Margot (Emilia Jones) is a 20-year-old college student working at a movie theater. One night at the theater, in strolls Robert (Nicholas Braun), a tall, older guy who loves Red Vines. The two share an awkward encounter or two before Robert decides to ask for Margot's number. The two begin texting back and forth, and their texting is fun and flirty (and rendered in a constant stream of text bubbles superimposed over scenes). 

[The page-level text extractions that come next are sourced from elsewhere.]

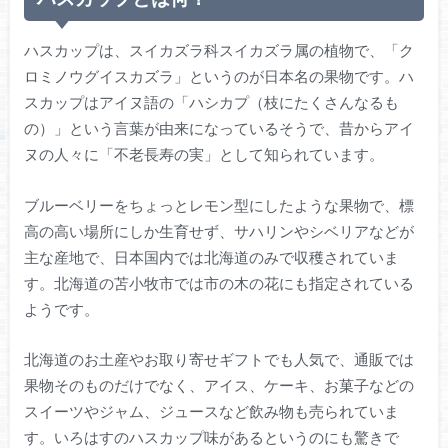
ハスカップは、スイカズラ科スイカズラ属の植物で、「ク
ロミノウグイスカズラ」というのが日本名の果物です。ハ
スカップはアイヌ語の「ハシカプ（枝にたくさんなるも
の）」という言葉が由来になっているそうで、昔からアイ
ヌの人々に「不老長寿の実」として知られています。
ブルーベリーをちょっとレモン型にしたような果物で、標
高の高い場所にしか生育せず、サハリンやシベリアなどが
主な産地で、日本国内では北海道のみで収穫されていま
す。北海道の苫小牧市では市の木の花にも指定されている
ようです。
北海道のお土産やお取り寄せギフトでも人気で、通販では
果物そのものだけでなく、アイス、ケーキ、お菓子などの
スイーツやジャム、ジュースなど飲み物も売られていま
す。いろはすのハスカップ味があるというのにも驚きで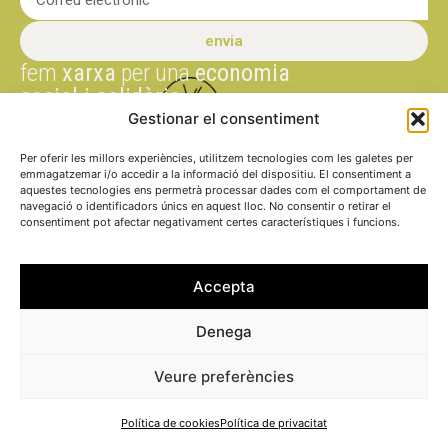
envia
fem
xarxa
per una
economia
social i solidària
Gestionar el consentiment
PROMOU I
Avís legal
FINANÇA
Per oferir les millors experiències, utilitzem tecnologies com les galetes per
emmagatzemar i/o accedir a la informació del dispositiu. El consentiment a
Política de pri
aquestes tecnologies ens permetrà processar dades com el comportament de
navegació o identificadors únics en aquest lloc. No consentir o retirar el
Política de co
consentiment pot afectar negativament certes característiques i funcions.
Accepta
Denega
Veure preferències
Política de cookies
Política de privacitat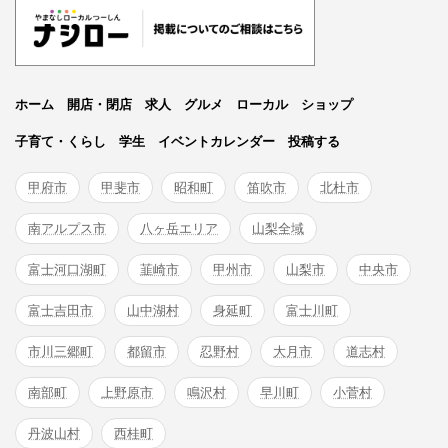
ホーム
開店・閉店
求人
グルメ
ローカル
ショップ
子育て・くらし
学生
イベントカレンダー
投稿する
甲府市
甲斐市
昭和町
笛吹市
北杜市
南アルプス市
八ヶ岳エリア
山梨全域
富士河口湖町
韮崎市
甲州市
山梨市
中央市
富士吉田市
山中湖村
身延町
富士川町
市川三郷町
都留市
忍野村
大月市
道志村
南部町
上野原市
鳴沢村
早川町
小菅村
丹波山村
西桂町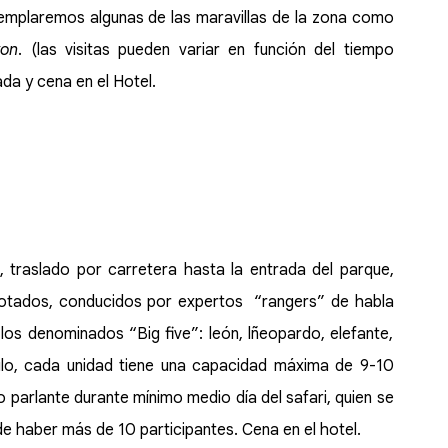
templaremos algunas de las maravillas de la zona como
yon
. (las visitas pueden variar en función del tiempo
ada y cena en el Hotel.
 traslado por carretera hasta la entrada del parque,
otados, conducidos por expertos “rangers” de habla
 los denominados “Big five”: león, lñeopardo, elefante,
ículo, cada unidad tiene una capacidad máxima de 9-10
parlante durante mínimo medio día del safari, quien se
 de haber más de 10 participantes. Cena en el hotel.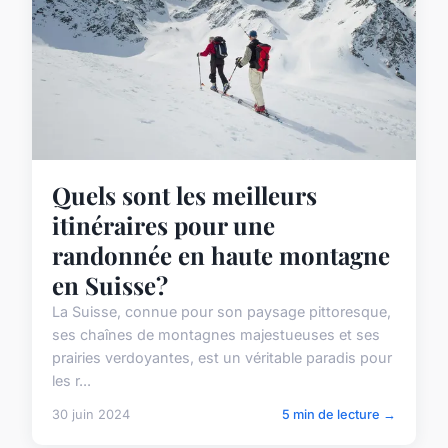
Quels sont les meilleurs
itinéraires pour une
randonnée en haute montagne
en Suisse?
La Suisse, connue pour son paysage pittoresque,
ses chaînes de montagnes majestueuses et ses
prairies verdoyantes, est un véritable paradis pour
les r...
30 juin 2024
5 min de lecture →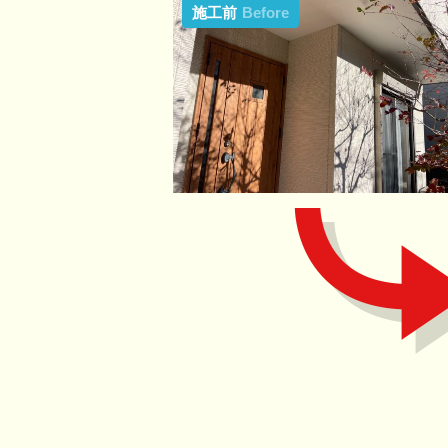
施工前
Before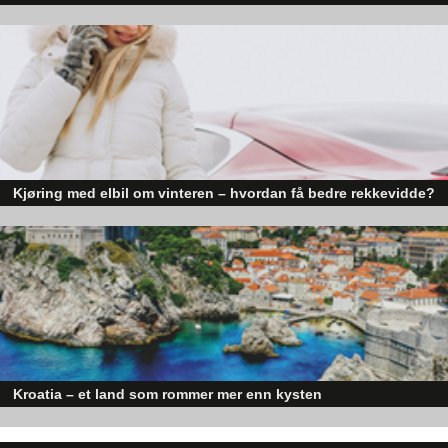
Den norske økonomien har vist jevn vekst de siste tre kvartalene, noe so
skaper optimisme på tvers av ulike sektorer. Byggebransjen er spesielt god
posisjonert til å dra nytte av denne økonomiske oppgangen.
Kjøring med elbil om vinteren – hvordan få bedre rekkevidde?
Elbiler (EV) representerer fremtiden for transport, men deres effektivitet un
utfordrende vinterforhold kan være en utfordring.
Kroatia – et land som rommer mer enn kysten
Kroatia forbindes ofte med sol, bading og klart hav, men landet har langt fl
sider enn det førsteinntrykket mange sitter igjen med.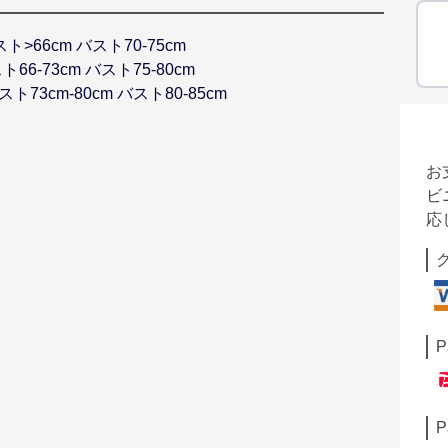
エスト>66cm バスト70-75cm
スト66-73cm バスト75-80cm
エスト73cm-80cm バスト80-85cm
お
ビ
応
P
P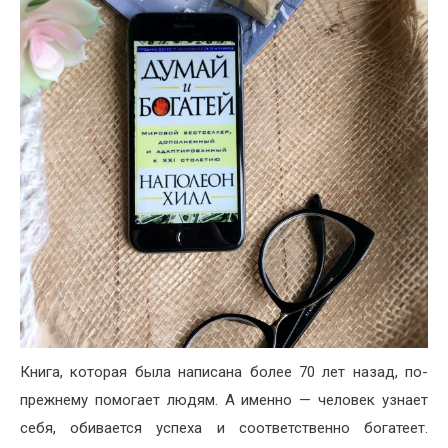
Книга, которая была написана более 70 лет назад, по-
прежнему помогает людям. А именно — человек узнает
себя, обивается успеха и соответственно богатеет.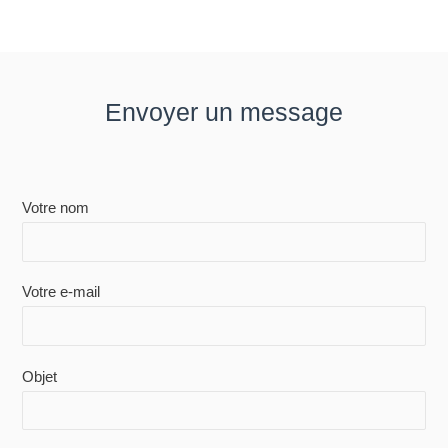
Envoyer un message
Votre nom
Votre e-mail
Objet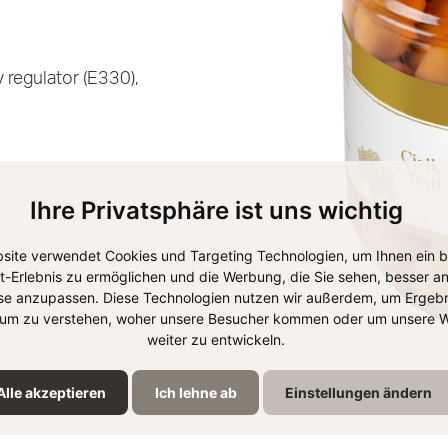
y regulator (E330),
Ihre Privatsphäre ist uns wichtig
site verwendet Cookies und Targeting Technologien, um Ihnen ein 
et-Erlebnis zu ermöglichen und die Werbung, die Sie sehen, besser an
se anzupassen. Diese Technologien nutzen wir außerdem, um Ergebn
um zu verstehen, woher unsere Besucher kommen oder um unsere W
weiter zu entwickeln.
Alle akzeptieren
Ich lehne ab
Einstellungen ändern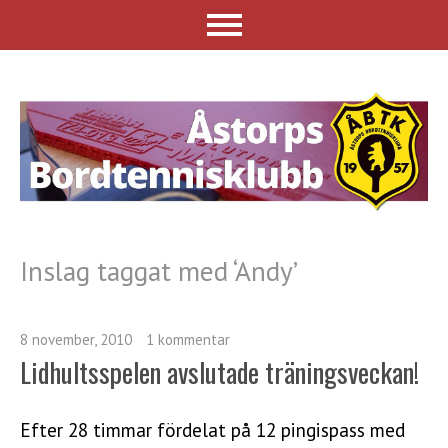
Inslag taggat med ‘
Andy
’
8 november, 2010
1 kommentar
Lidhultsspelen avslutade träningsveckan!
Efter 28 timmar fördelat på 12 pingispass med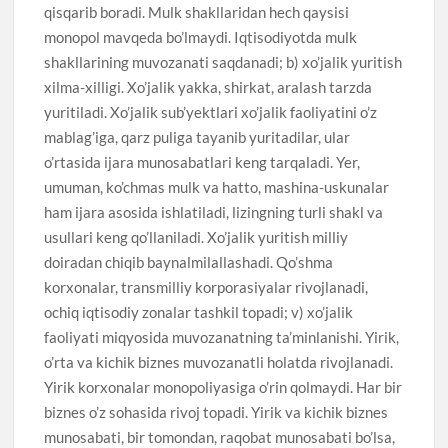
qisqarib boradi. Mulk shakllaridan hech qaysisi
monopol mavqeda bo’lmaydi. Iqtisodiyotda mulk
shakllarining muvozanati saqdanadi; b) xo’jalik yuritish
xilma-xilligi. Xo’jalik yakka, shirkat, aralash tarzda
yuritiladi. Xo’jalik sub’yektlari xo’jalik faoliyatini o’z
mablag’iga, qarz puliga tayanib yuritadilar, ular
o’rtasida ijara munosabatlari keng tarqaladi. Yer,
umuman, ko’chmas mulk va hatto, mashina-uskunalar
ham ijara asosida ishlatiladi, lizingning turli shakl va
usullari keng qo’llaniladi. Xo’jalik yuritish milliy
doiradan chiqib baynalmilallashadi. Qo’shma
korxonalar, transmilliy korporasiyalar rivojlanadi,
ochiq iqtisodiy zonalar tashkil topadi; v) xo’jalik
faoliyati miqyosida muvozanatning ta’minlanishi. Yirik,
o’rta va kichik biznes muvozanatli holatda rivojlanadi.
Yirik korxonalar monopoliyasiga o’rin qolmaydi. Har bir
biznes o’z sohasida rivoj topadi. Yirik va kichik biznes
munosabati, bir tomondan, raqobat munosabati bo’lsa,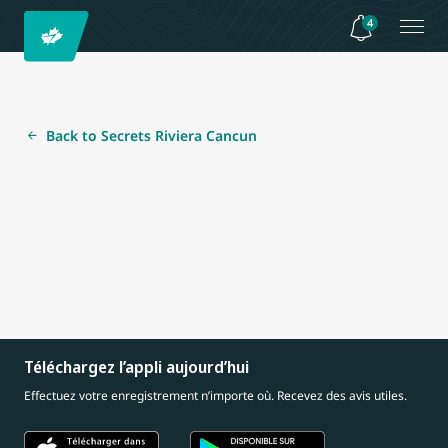
4
Back to Secrets Riviera Cancun
Téléchargez l’appli aujourd’hui
Effectuez votre enregistrement n’importe où. Recevez des avis utiles.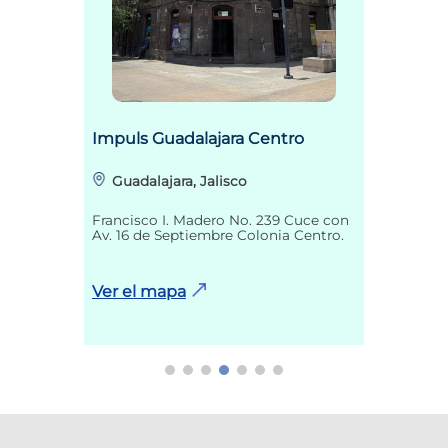
Impuls Guadalajara Centro
Guadalajara, Jalisco
Francisco I. Madero No. 239 Cuce con
Av. 16 de Septiembre Colonia Centro.
Ver el mapa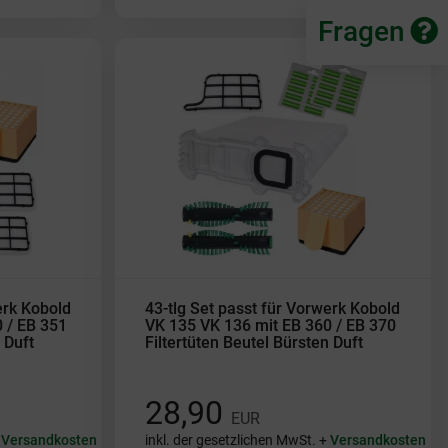
Fragen
erk Kobold
43-tlg Set passt für Vorwerk Kobold
 / EB 351
VK 135 VK 136 mit EB 360 / EB 370
 Duft
Filtertüten Beutel Bürsten Duft
28,90
EUR
+
Versandkosten
inkl. der gesetzlichen MwSt. +
Versandkosten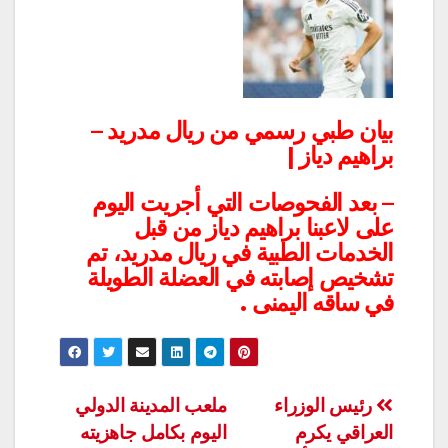
بيان طبي رسمي من ريال مدريد –
براهيم دياز |
– بعد الفحوصات التي أجريت اليوم
على لاعبنا براهيم دياز من قبل
الخدمات الطبية في ريال مدريد، تم
تشخيص إصابته في العضلة الطويلة
في ساقه اليمنى .
تصفّح
رئيس الوزراء
ملعب المدينة الدولي
العراقي يكرم
اليوم بكامل جاهزيته
المقالات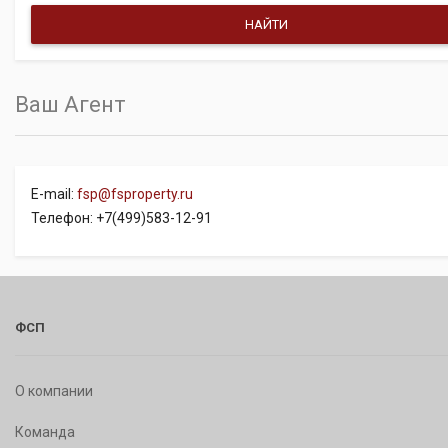
Ваш Агент
E-mail:
fsp@fsproperty.ru
Телефон: +7(499)583-12-91
ФСП
О компании
Команда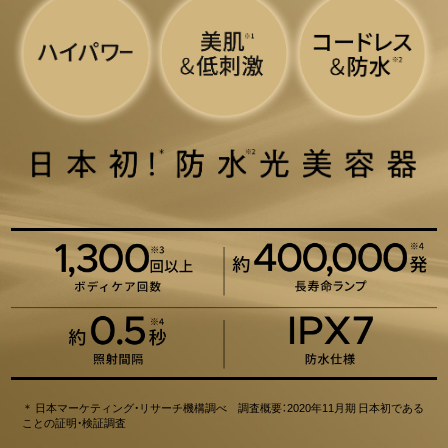
＊ 日本マーケティング・リサーチ機構調べ 調査概要：2020年11月期 日本初である
ことの証明・検証調査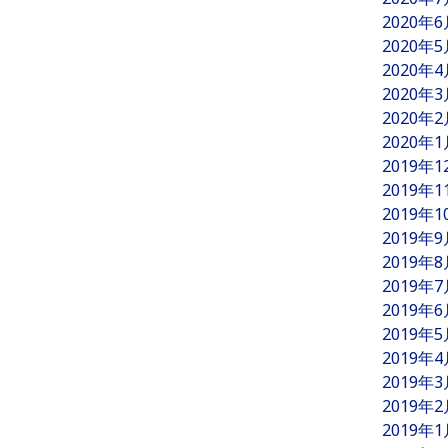
2020年
2020年
2020年
2020年
2020年
2020年
2019年
2019年
2019年
2019年
2019年
2019年
2019年
2019年
2019年
2019年
2019年
2019年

But they haven't really had a real date, save for an extremely awkward impromptu get-together late one night while Margot is working in a college lab. Meanwhile, Margot's very online roommate Taylor (Geraldine Viswanathan) is constantly advising Margot to give up on Robert. But Margot thinks they have a connection, and they decide to finally go on a real date. The result is an absolute disaster. 

A mixed bag

"Cat Person" begins with a famous quote from Margaret Atwood: "Men are afraid that women will laugh at them. Women are afraid that men will kill them." The very real fears that women face every day are highlighted here via Margot's rich imagination — she has flashes of scenarios where Robert is a serial killer about to attack her, and when she strolls home late at night, alone, she grows nervous at every stray sound. This is strong stuff, and "Cat Person" renders it in stylish ways with flourishes of moody lighting and horror movie blocking. But the film also leans into humor, like when Margot and Robert share what might be the worst kiss in movie history (it got a huge laugh at my Sundance screening). 

Blending horror with humor can yield great results, but "Cat Person" doesn't seem to know which angle it wants to play. It does a great job reveling in discomfort and awkwardness, but that's not enough to carry the film. Worse, the script tacks on a big, dramatic, action-packed finale that feels completely out of place while being painfully on the nose. I understand that there probably wasn't enough material in the short story for a feature film, and some additions had to be made. But that doesn't excuse how messy everything feels. The film goes from feeling like a story about genuine-yet-messy human beings to a host of hoary cliches. It's frustrating to say the least. Tacked-on subplots, like one involving Taylor having a feud with someone on Reddit, are cringe-inducing and feel like nothing more than runtime padding. 

Jones is funny and likable in the lead, and the way her character struggles with wanting to assert herself while not wanting to offend Robert feels real and grounded, and it's not exactly something you see in movies that often. And Braun is quite amusing as the socially inept and increasingly weird Robert. But the third act effectively torpedos all the hard work the actors have done, instead opting for sound and fury that feels like it's signifying nothing. If "Cat Person" could just strip away all the nonsense and instead focus on its more realistic, genuine elements, it would be something special. Instead, it ends up being a mildly amusing mixed bag.